Are those four tools being used on Galaxy Main already with
this basic parallelism in place?

Main still runs these jobs in the standard non-split fashion, and as a resource that is occasionally saturated (and thus doesn't necessarily have extra resources to parallelize to) will probably continue doing so as long as there's significant overhead involved in splitting the files. Fancy scheduling could minimize the issue, but as it is during heavy load you would actually have lower total throughput due to the splitting overhead.

Looking at the code in lib/galaxy/jobs/splitters/basic.py its
comments suggest it only works on tools with one input and
one output file (although that seems a bit fuzzy as you could
be using BWA with a FASTA history item as the reference -
would that fail?).

I haven't tried it, but probably.

I see also interesting things in lib/galaxy/jobs/splitters/multi.py
Is that even more experimental? It looks like it could be used
to say BWA's read file was to be split, but the reference file
shared.

Yes.

Regarding the merging of the out, I see there is a default merge
method in lib/galaxy/datatypes/data.py which just concatenates
the files.
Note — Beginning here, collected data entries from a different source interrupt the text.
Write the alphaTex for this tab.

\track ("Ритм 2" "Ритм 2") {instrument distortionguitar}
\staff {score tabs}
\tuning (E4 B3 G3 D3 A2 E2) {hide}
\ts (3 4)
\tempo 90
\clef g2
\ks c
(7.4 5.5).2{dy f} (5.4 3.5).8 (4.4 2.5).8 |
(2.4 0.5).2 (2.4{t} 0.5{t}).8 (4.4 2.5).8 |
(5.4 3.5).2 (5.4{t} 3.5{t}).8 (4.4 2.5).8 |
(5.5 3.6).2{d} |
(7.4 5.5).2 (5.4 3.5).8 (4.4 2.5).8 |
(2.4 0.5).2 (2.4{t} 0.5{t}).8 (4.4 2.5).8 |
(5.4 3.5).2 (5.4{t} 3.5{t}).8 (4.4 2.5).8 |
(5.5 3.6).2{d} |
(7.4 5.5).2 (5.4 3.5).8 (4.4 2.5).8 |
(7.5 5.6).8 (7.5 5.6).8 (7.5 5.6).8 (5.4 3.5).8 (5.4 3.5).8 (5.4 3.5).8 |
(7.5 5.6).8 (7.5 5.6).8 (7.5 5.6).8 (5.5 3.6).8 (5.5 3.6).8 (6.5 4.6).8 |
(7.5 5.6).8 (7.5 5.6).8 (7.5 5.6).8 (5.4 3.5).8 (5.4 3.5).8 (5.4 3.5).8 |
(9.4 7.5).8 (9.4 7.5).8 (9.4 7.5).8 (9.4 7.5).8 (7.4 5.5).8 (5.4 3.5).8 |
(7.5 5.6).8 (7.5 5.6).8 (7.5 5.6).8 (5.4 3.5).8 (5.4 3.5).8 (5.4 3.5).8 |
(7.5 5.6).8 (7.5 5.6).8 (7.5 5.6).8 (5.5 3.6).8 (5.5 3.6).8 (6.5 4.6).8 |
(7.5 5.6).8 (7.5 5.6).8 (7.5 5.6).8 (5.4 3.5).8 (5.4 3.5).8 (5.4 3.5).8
I am surprised at that - it seems like a very bad idea in
general - consider many binary files, or XML. Why not put this
as the default for text and subclasses thereof?

I can't think of a better reasonable default behavior for "Data", though you're obviously right that each datatype subclass will need to define particular behaviors for merging files.

OK then, I hope to have a play with this shortly.

Good luck, let me know how it goes, and again - contributions are certainly welcome :)

-Dannon